When he died, it was my job alone to sort out the cacophony of confusions he’d left behind. My sister took off for Germany. My mother retreated to recriminations and enormously diversionary seemingly life-or-death dramas. My husband found a twenty-eight year old to go to the virgin islands with, and went to war with me, sending open postcards back to my children gloating, and sending lawyers’ threats to me of eviction from our home by his deadline. Understanding huge unlabelled bags of mystery bug and plant poisons or fertilizers was not high on my list. So along with his enormous collection of LPs and home made wine apparatus, tall stacks of Malak Karsh garden photos, I dumped the lot. I am still trying to uncover from memory what I pitched. Does this have something to do with gardening? Yes.

This property on a molecular level is at one with both pleasure and deadly pain. The layers of meaning to every act I perform to renew this property, cannot help but be metaphor for more. It is no accident that for years I prolifically wrote poetry; the boundaries between literal and figurative, the massive and minute, are nearly invisible for me and always will be so. So?
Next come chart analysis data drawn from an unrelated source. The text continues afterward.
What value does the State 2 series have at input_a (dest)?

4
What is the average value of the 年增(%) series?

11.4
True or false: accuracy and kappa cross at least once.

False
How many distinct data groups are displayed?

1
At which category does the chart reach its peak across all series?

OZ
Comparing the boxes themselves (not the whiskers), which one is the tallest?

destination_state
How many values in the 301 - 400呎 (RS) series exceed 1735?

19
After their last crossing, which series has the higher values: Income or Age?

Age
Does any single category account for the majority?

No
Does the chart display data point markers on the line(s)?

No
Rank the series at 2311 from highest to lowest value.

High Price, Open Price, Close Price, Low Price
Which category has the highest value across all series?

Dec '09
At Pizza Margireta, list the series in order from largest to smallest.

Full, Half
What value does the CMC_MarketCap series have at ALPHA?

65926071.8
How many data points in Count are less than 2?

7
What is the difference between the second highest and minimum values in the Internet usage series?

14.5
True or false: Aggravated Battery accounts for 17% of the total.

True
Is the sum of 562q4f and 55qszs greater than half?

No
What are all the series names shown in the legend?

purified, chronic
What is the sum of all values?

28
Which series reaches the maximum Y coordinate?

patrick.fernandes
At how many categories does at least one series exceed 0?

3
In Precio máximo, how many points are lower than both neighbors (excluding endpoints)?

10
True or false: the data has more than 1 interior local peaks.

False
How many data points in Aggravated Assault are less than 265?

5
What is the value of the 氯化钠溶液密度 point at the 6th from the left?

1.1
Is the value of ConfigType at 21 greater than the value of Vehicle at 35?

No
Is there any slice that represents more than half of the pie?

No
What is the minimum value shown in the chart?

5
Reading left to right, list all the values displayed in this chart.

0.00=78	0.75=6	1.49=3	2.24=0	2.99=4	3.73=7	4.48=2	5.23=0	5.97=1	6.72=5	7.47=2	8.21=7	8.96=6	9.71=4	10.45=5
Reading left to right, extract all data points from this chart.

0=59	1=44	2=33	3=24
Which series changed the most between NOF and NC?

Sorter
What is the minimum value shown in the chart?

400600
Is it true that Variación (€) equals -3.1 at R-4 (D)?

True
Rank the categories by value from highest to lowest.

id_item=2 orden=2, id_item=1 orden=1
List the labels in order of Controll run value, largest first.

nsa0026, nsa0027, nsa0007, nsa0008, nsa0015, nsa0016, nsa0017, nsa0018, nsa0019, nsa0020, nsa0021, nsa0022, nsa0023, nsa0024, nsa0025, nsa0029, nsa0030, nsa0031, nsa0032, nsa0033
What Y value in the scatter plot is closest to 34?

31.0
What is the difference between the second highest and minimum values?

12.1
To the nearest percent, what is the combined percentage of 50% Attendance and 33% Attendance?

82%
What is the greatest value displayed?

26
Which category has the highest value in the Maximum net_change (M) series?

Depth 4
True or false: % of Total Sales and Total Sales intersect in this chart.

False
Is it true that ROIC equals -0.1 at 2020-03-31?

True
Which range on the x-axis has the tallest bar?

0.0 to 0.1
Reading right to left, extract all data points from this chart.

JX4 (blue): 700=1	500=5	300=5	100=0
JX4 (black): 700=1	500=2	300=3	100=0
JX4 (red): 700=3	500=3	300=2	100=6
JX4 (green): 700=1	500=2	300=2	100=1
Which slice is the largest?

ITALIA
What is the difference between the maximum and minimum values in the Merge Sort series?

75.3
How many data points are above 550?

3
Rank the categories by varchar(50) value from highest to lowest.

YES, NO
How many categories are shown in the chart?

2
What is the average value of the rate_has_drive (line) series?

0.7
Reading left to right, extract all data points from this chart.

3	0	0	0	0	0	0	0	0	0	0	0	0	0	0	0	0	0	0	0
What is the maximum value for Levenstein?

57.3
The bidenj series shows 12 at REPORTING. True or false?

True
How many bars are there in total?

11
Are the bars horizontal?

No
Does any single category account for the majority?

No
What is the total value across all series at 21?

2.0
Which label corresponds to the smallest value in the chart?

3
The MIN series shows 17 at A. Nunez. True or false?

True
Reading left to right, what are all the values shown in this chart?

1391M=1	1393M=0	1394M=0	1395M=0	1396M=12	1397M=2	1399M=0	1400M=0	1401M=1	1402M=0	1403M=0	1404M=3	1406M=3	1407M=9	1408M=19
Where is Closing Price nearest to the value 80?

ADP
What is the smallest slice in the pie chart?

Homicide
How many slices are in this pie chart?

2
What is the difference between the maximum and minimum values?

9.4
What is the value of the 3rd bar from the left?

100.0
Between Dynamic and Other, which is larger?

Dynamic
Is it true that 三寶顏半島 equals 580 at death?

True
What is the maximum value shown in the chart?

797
I spent the week underground. Mychorrhizae products sourced to assist my bare rose roots in their dark planting hollows; blackest Tri-Kelp soluble powder and Root Boost newly sourced and picked up from Agriculture Solutions just west of Kitchener; binging, on the dry but excellent YouTube macro and micro-nutrient instructional including the best usefulness and timing for organic vs. non-organic fertilizers, courtesy of The Rusted Garden. So where are the beautiful visuals? Underground. Waiting to cross over.

The dark lure of fishy smelling seaweed.